Sit down with the person (or people) you’ve wronged. A confession should ideally be a private, intimate conversation between you and whoever you’ve affected with your actions. Don’t invite more people than you need to – a confession should be a humbling affair, not a chance for you to perform for an audience. Organize a small, in-person get-together with the person(s) you’ve done wrong to.
Prepare to be completely earnest and genuine. For much of our lives, we project certain facades and cultivate certain self-images that reflect how we want to be seen by other people. A confession is no time to worry about these things. Realize that a sincere confession reveals the inner “you.” You can’t make a good confession from a false position of superiority.
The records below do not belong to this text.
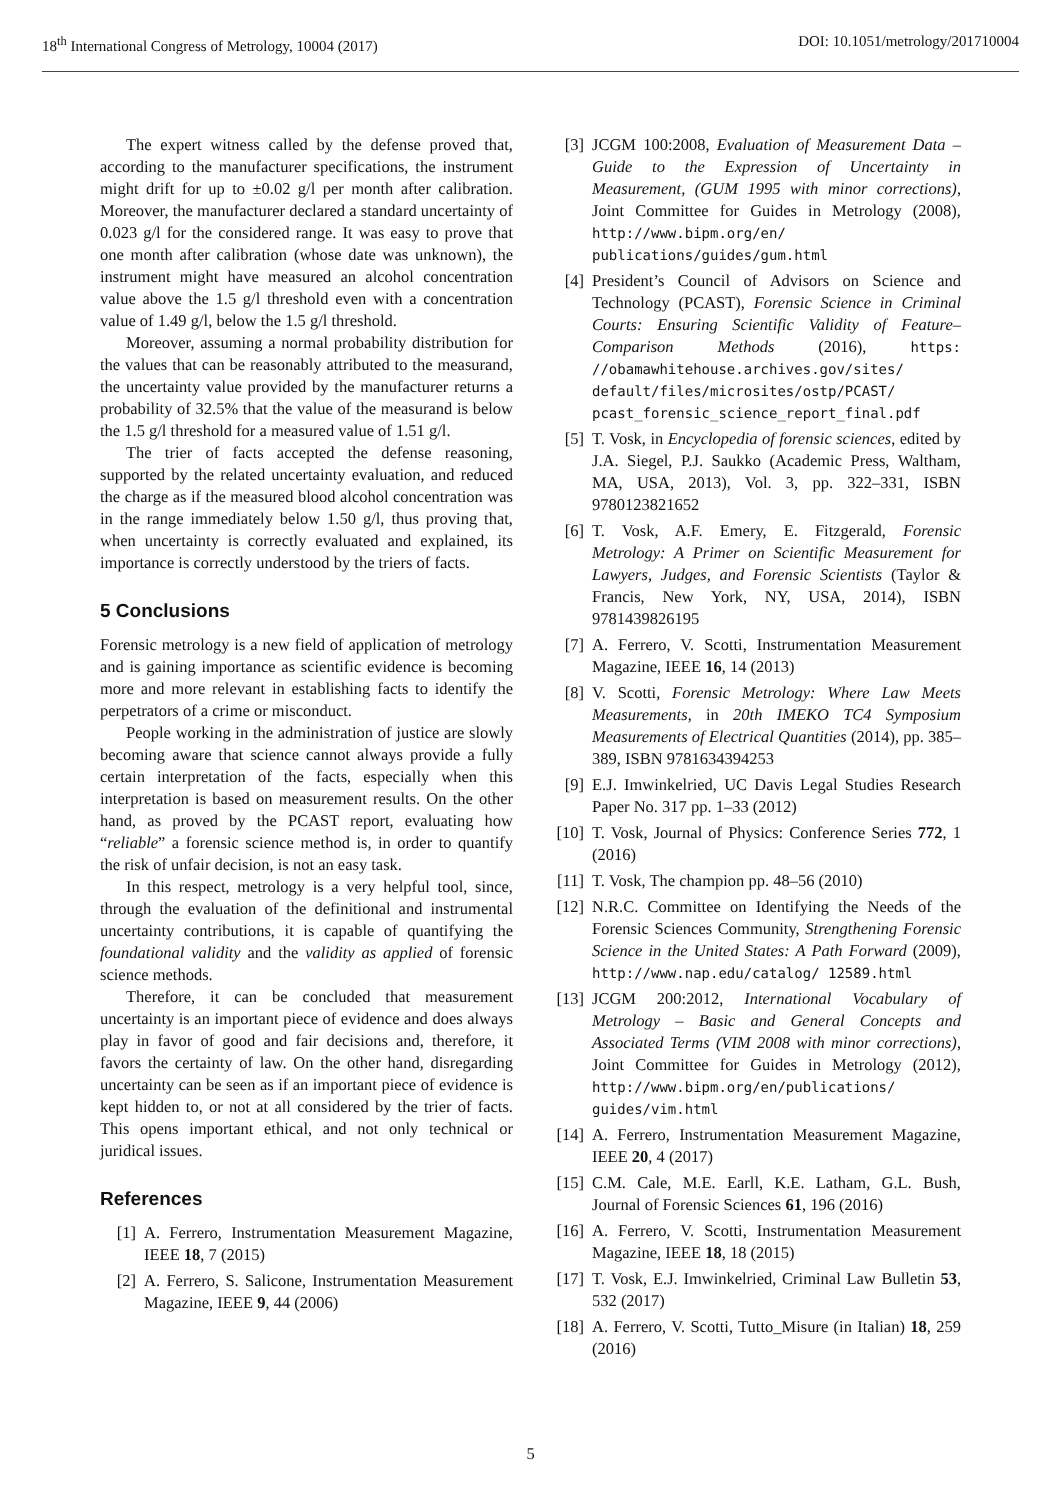18<sup>th</sup> International Congress of Metrology, 10004 (2017) DOI: 10.1051/metrology/201710004
The expert witness called by the defense proved that, according to the manufacturer specifications, the instrument might drift for up to ±0.02 g/l per month after calibration. Moreover, the manufacturer declared a standard uncertainty of 0.023 g/l for the considered range. It was easy to prove that one month after calibration (whose date was unknown), the instrument might have measured an alcohol concentration value above the 1.5 g/l threshold even with a concentration value of 1.49 g/l, below the 1.5 g/l threshold.
Moreover, assuming a normal probability distribution for the values that can be reasonably attributed to the measurand, the uncertainty value provided by the manufacturer returns a probability of 32.5% that the value of the measurand is below the 1.5 g/l threshold for a measured value of 1.51 g/l.
The trier of facts accepted the defense reasoning, supported by the related uncertainty evaluation, and reduced the charge as if the measured blood alcohol concentration was in the range immediately below 1.50 g/l, thus proving that, when uncertainty is correctly evaluated and explained, its importance is correctly understood by the triers of facts.
5 Conclusions
Forensic metrology is a new field of application of metrology and is gaining importance as scientific evidence is becoming more and more relevant in establishing facts to identify the perpetrators of a crime or misconduct.
People working in the administration of justice are slowly becoming aware that science cannot always provide a fully certain interpretation of the facts, especially when this interpretation is based on measurement results. On the other hand, as proved by the PCAST report, evaluating how “reliable” a forensic science method is, in order to quantify the risk of unfair decision, is not an easy task.
In this respect, metrology is a very helpful tool, since, through the evaluation of the definitional and instrumental uncertainty contributions, it is capable of quantifying the foundational validity and the validity as applied of forensic science methods.
Therefore, it can be concluded that measurement uncertainty is an important piece of evidence and does always play in favor of good and fair decisions and, therefore, it favors the certainty of law. On the other hand, disregarding uncertainty can be seen as if an important piece of evidence is kept hidden to, or not at all considered by the trier of facts. This opens important ethical, and not only technical or juridical issues.
References
[1] A. Ferrero, Instrumentation Measurement Magazine, IEEE 18, 7 (2015)
[2] A. Ferrero, S. Salicone, Instrumentation Measurement Magazine, IEEE 9, 44 (2006)
[3] JCGM 100:2008, Evaluation of Measurement Data – Guide to the Expression of Uncertainty in Measurement, (GUM 1995 with minor corrections), Joint Committee for Guides in Metrology (2008), http://www.bipm.org/en/ publications/guides/gum.html
[4] President’s Council of Advisors on Science and Technology (PCAST), Forensic Science in Criminal Courts: Ensuring Scientific Validity of Feature–Comparison Methods (2016), https: //obamawhitehouse.archives.gov/sites/ default/files/microsites/ostp/PCAST/ pcast_forensic_science_report_final.pdf
[5] T. Vosk, in Encyclopedia of forensic sciences, edited by J.A. Siegel, P.J. Saukko (Academic Press, Waltham, MA, USA, 2013), Vol. 3, pp. 322–331, ISBN 9780123821652
[6] T. Vosk, A.F. Emery, E. Fitzgerald, Forensic Metrology: A Primer on Scientific Measurement for Lawyers, Judges, and Forensic Scientists (Taylor & Francis, New York, NY, USA, 2014), ISBN 9781439826195
[7] A. Ferrero, V. Scotti, Instrumentation Measurement Magazine, IEEE 16, 14 (2013)
[8] V. Scotti, Forensic Metrology: Where Law Meets Measurements, in 20th IMEKO TC4 Symposium Measurements of Electrical Quantities (2014), pp. 385–389, ISBN 9781634394253
[9] E.J. Imwinkelried, UC Davis Legal Studies Research Paper No. 317 pp. 1–33 (2012)
[10] T. Vosk, Journal of Physics: Conference Series 772, 1 (2016)
[11] T. Vosk, The champion pp. 48–56 (2010)
[12] N.R.C. Committee on Identifying the Needs of the Forensic Sciences Community, Strengthening Forensic Science in the United States: A Path Forward (2009), http://www.nap.edu/catalog/ 12589.html
[13] JCGM 200:2012, International Vocabulary of Metrology – Basic and General Concepts and Associated Terms (VIM 2008 with minor corrections), Joint Committee for Guides in Metrology (2012), http://www.bipm.org/en/publications/ guides/vim.html
[14] A. Ferrero, Instrumentation Measurement Magazine, IEEE 20, 4 (2017)
[15] C.M. Cale, M.E. Earll, K.E. Latham, G.L. Bush, Journal of Forensic Sciences 61, 196 (2016)
[16] A. Ferrero, V. Scotti, Instrumentation Measurement Magazine, IEEE 18, 18 (2015)
[17] T. Vosk, E.J. Imwinkelried, Criminal Law Bulletin 53, 532 (2017)
[18] A. Ferrero, V. Scotti, Tutto_Misure (in Italian) 18, 259 (2016)
5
Make an admission of guilt. This is the central purpose of your confession – to reveal that you’ve done wrong. Be direct and to the point. Tell the people you have gathered with that you’ve made a mistake that’s hurt them. Tell them that you feel bad about what you’ve done and that you want forgiveness. Calmly and clearly explain what you did, how you’ve hurt them, and why you’re sorry.
Correct any false information or misconceptions. “Confession” implies that the knowledge of your wrongdoing is a secret. So, when you make a confession, you may also need to explain the true course of events surrounding your wrongdoing, especially if you’ve previously lied about what’s happened.
Ask for forgiveness. Be humble and direct. A line like “I’m really, really sorry. I hope you can forgive me” works fine. This should be what you want out of a confession – to get the assurance that you’re forgiven in the heart of the person(s) you’ve hurt.